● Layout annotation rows

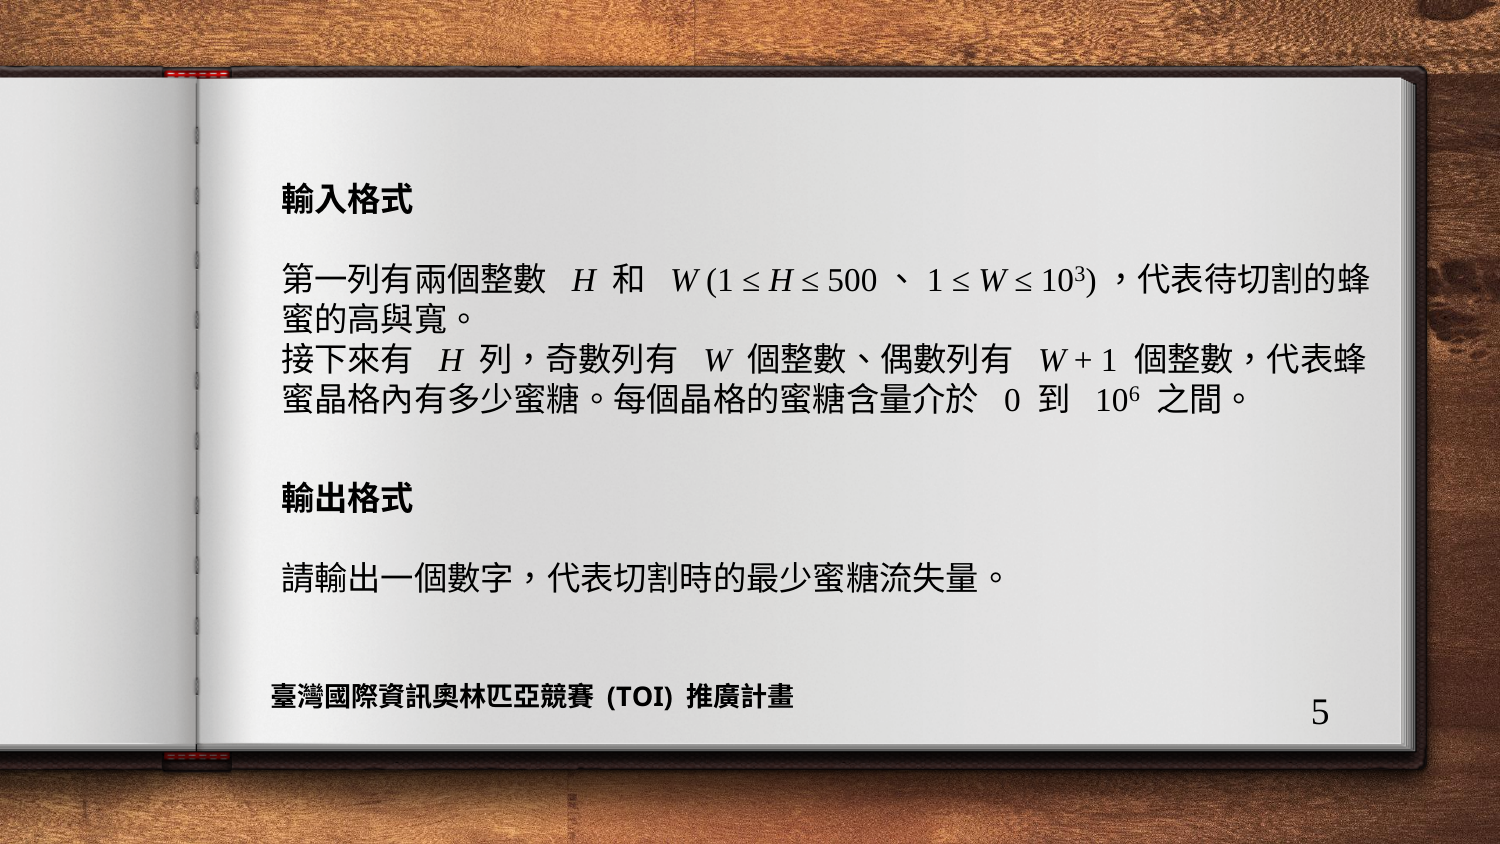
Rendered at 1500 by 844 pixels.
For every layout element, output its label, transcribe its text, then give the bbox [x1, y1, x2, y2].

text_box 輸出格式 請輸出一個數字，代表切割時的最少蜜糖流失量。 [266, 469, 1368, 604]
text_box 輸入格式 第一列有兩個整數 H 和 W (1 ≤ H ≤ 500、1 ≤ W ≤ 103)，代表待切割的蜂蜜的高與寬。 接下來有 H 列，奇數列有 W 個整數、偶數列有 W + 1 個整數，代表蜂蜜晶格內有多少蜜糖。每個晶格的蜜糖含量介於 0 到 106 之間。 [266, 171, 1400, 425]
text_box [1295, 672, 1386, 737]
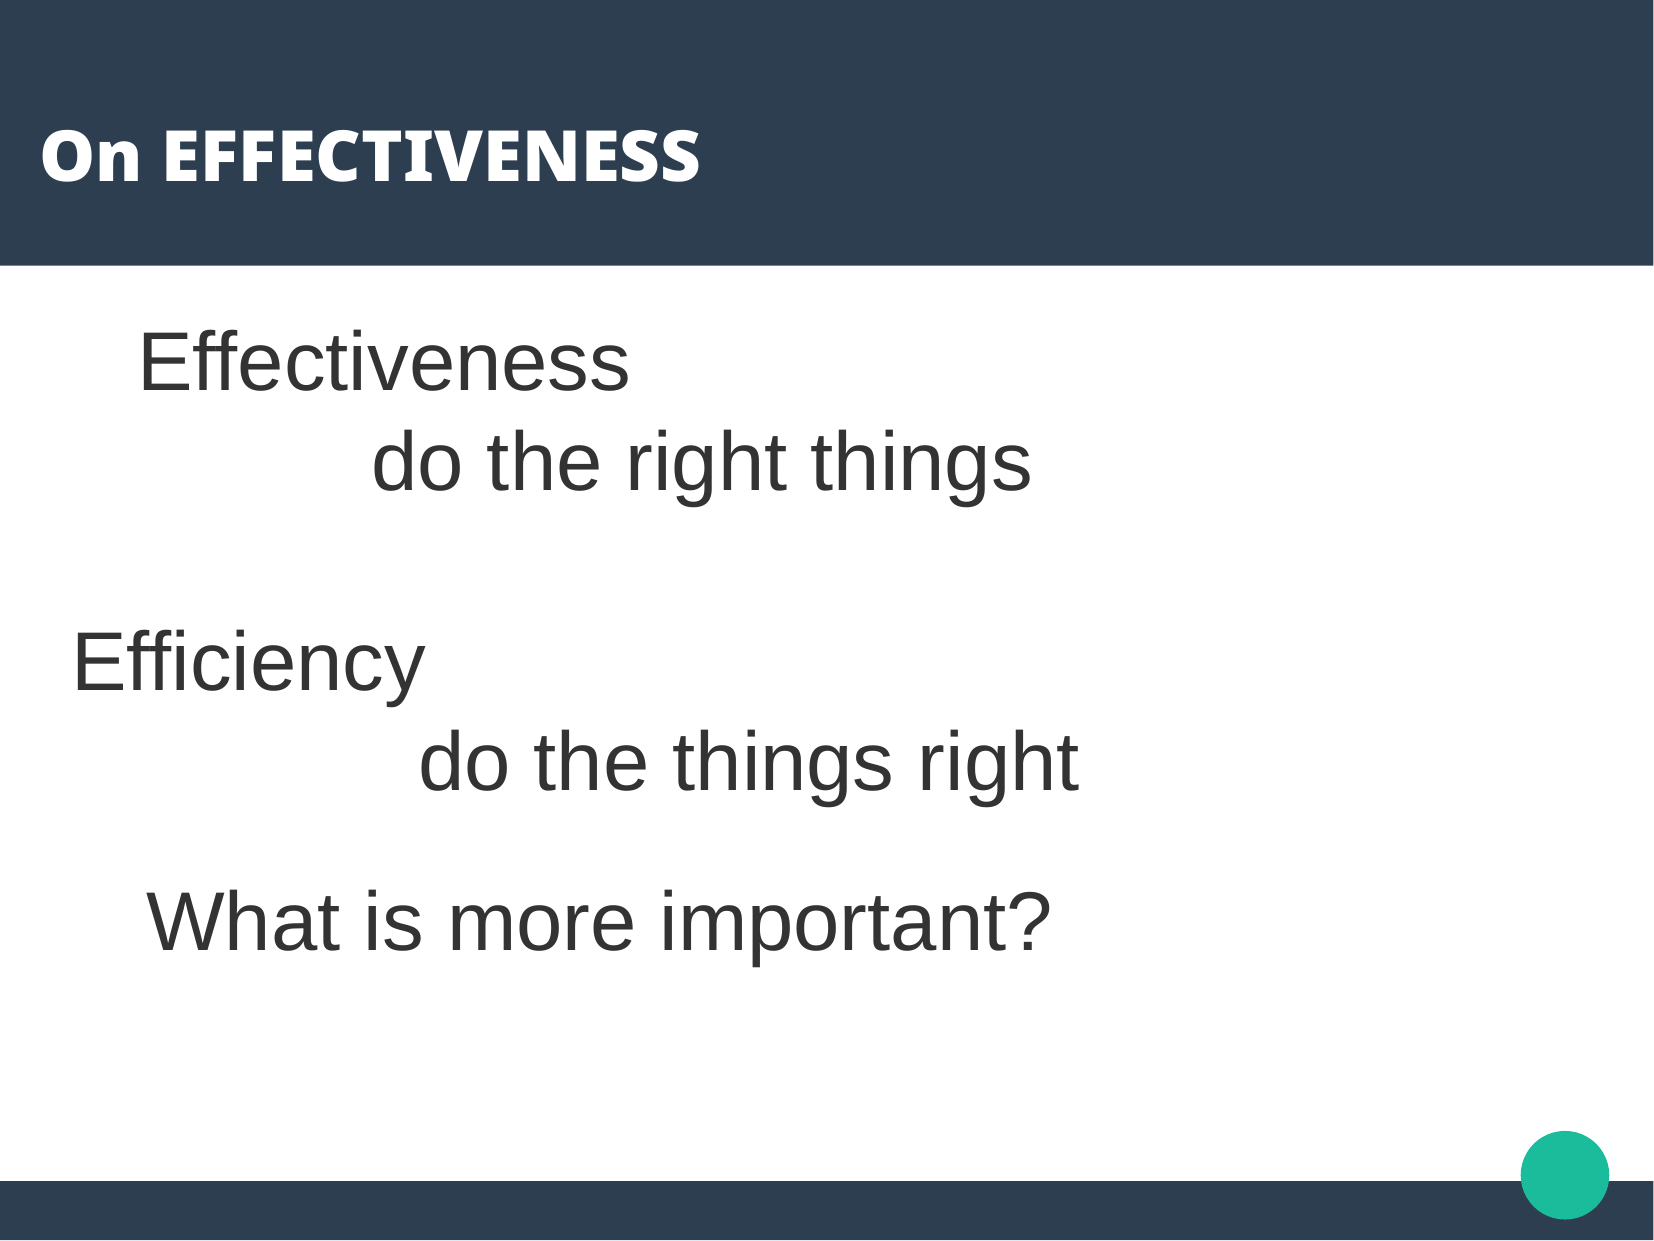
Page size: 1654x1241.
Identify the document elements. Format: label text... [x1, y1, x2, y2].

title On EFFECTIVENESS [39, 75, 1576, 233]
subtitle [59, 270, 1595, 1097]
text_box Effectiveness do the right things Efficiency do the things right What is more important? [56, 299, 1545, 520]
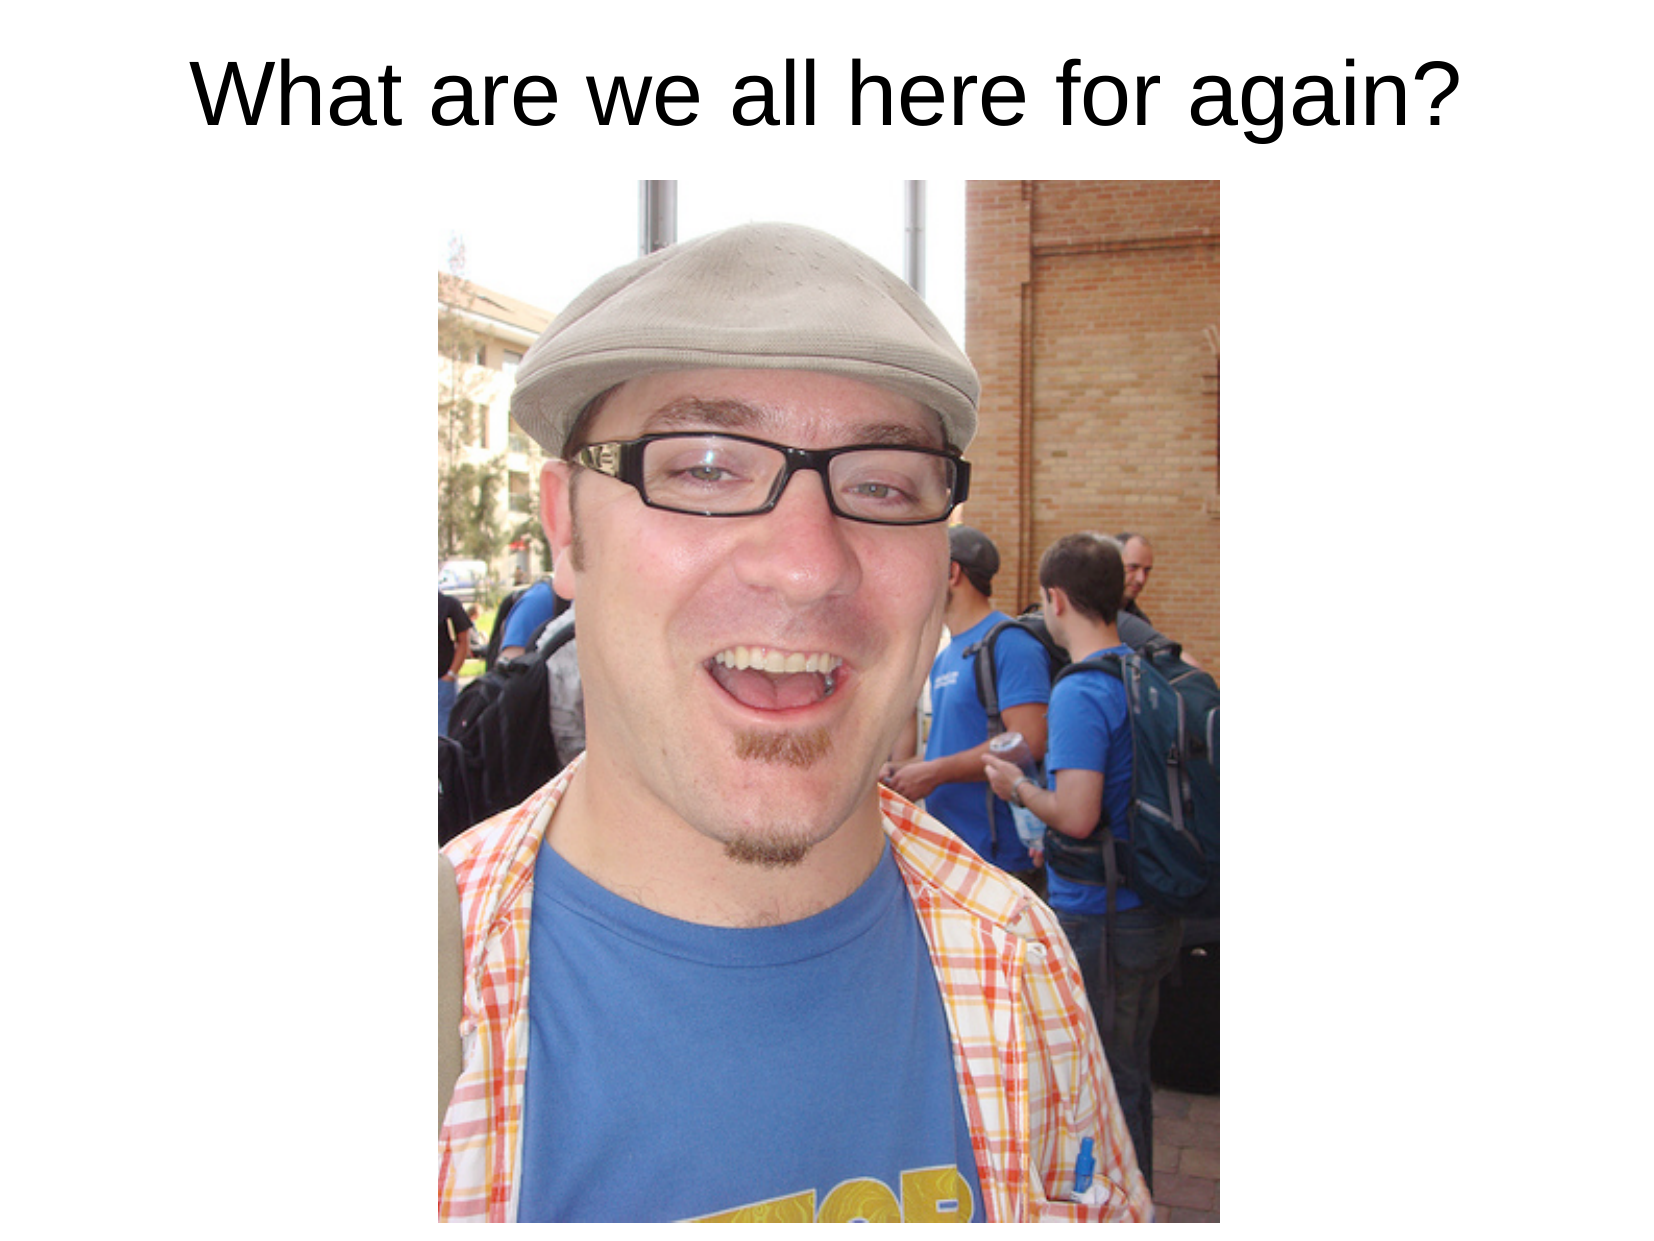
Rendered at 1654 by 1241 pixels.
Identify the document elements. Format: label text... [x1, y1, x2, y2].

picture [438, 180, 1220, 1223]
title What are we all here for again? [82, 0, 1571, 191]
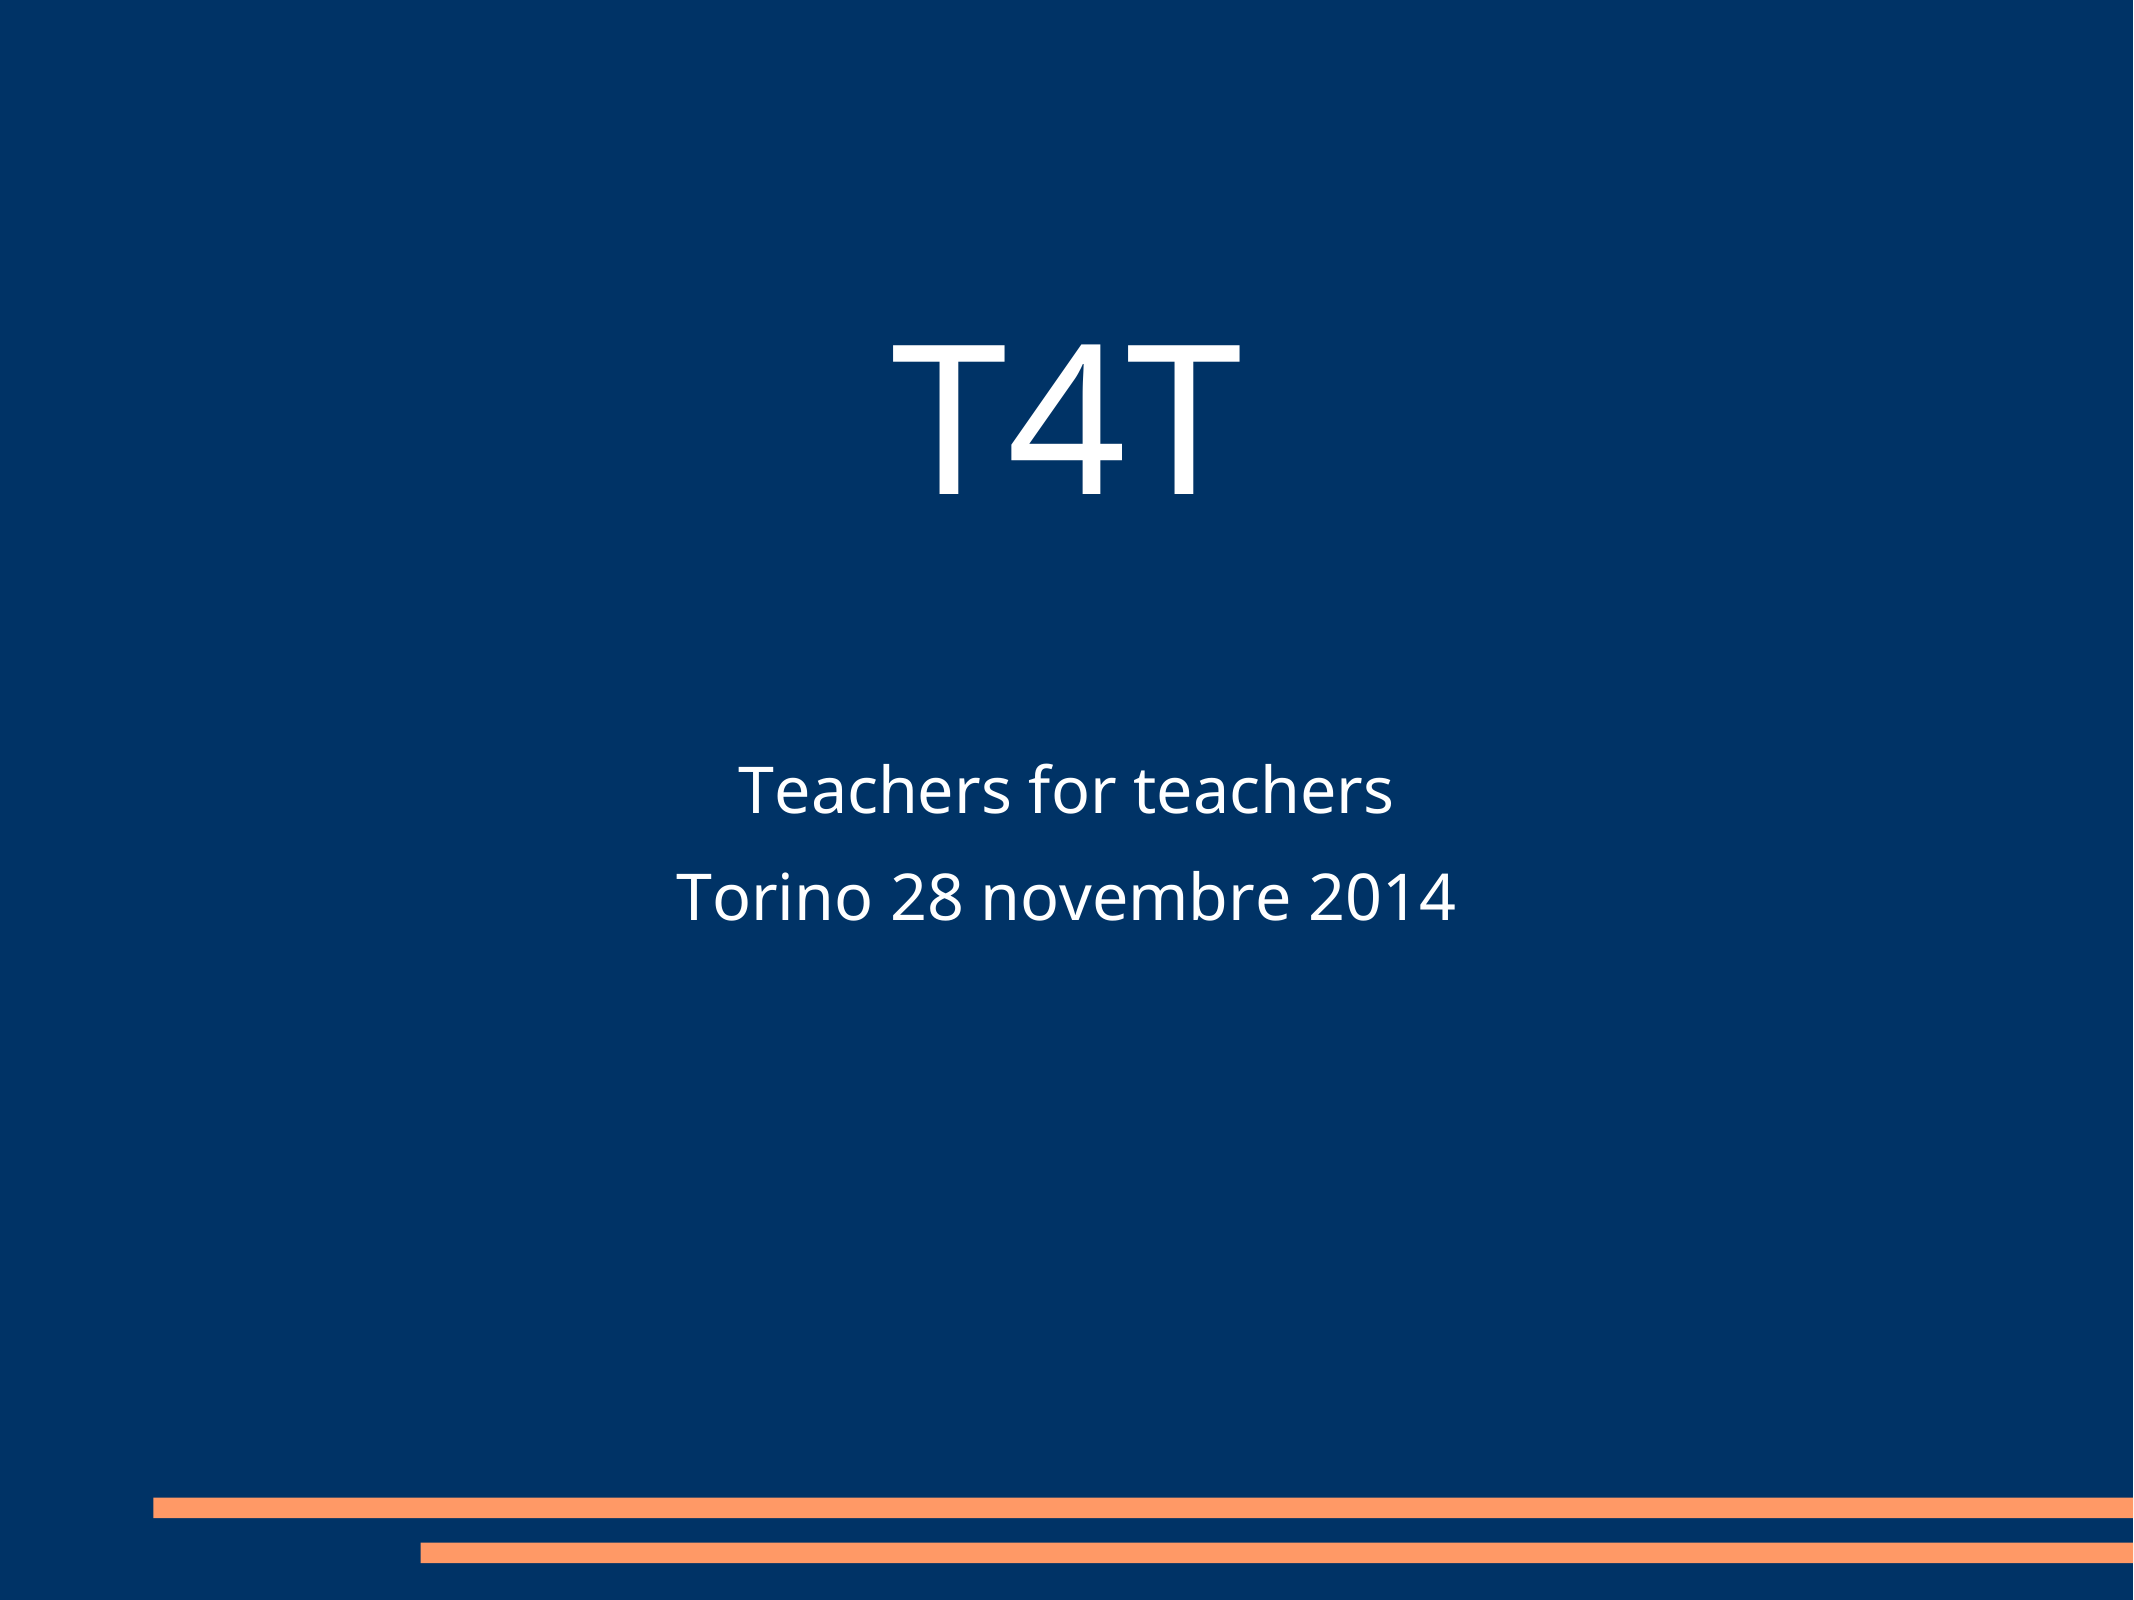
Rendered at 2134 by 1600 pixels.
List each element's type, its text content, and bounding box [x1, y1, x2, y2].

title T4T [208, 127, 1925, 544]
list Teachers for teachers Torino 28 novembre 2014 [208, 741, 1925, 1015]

● Requirements
Can you rewrite the rows from the very first one up to and including the line with "text_box Effectiveness do", swapping "Rendered at" for "Displayed at" and keeping everything else the same? Give only those lines, without the pictures.

● Result
Displayed at 1500 by 844 pixels.
For every layout element, output its label, transcribe its text, then give the bbox [x1, y1, x2, y2].

text_box 輸出格式 請輸出一個數字，代表切割時的最少蜜糖流失量。 [266, 469, 1368, 604]
text_box 輸入格式 第一列有兩個整數 H 和 W (1 ≤ H ≤ 500、1 ≤ W ≤ 103)，代表待切割的蜂蜜的高與寬。 接下來有 H 列，奇數列有 W 個整數、偶數列有 W + 1 個整數，代表蜂蜜晶格內有多少蜜糖。每個晶格的蜜糖含量介於 0 到 106 之間。 [266, 171, 1400, 425]
text_box [1295, 672, 1386, 737]
Page size: 1654x1241.
Identify the document elements. Format: label text... [x1, y1, x2, y2].

title On EFFECTIVENESS [39, 75, 1576, 233]
subtitle [59, 270, 1595, 1097]
text_box Effectiveness do the right things Efficiency do the things right What is more important? [56, 299, 1545, 520]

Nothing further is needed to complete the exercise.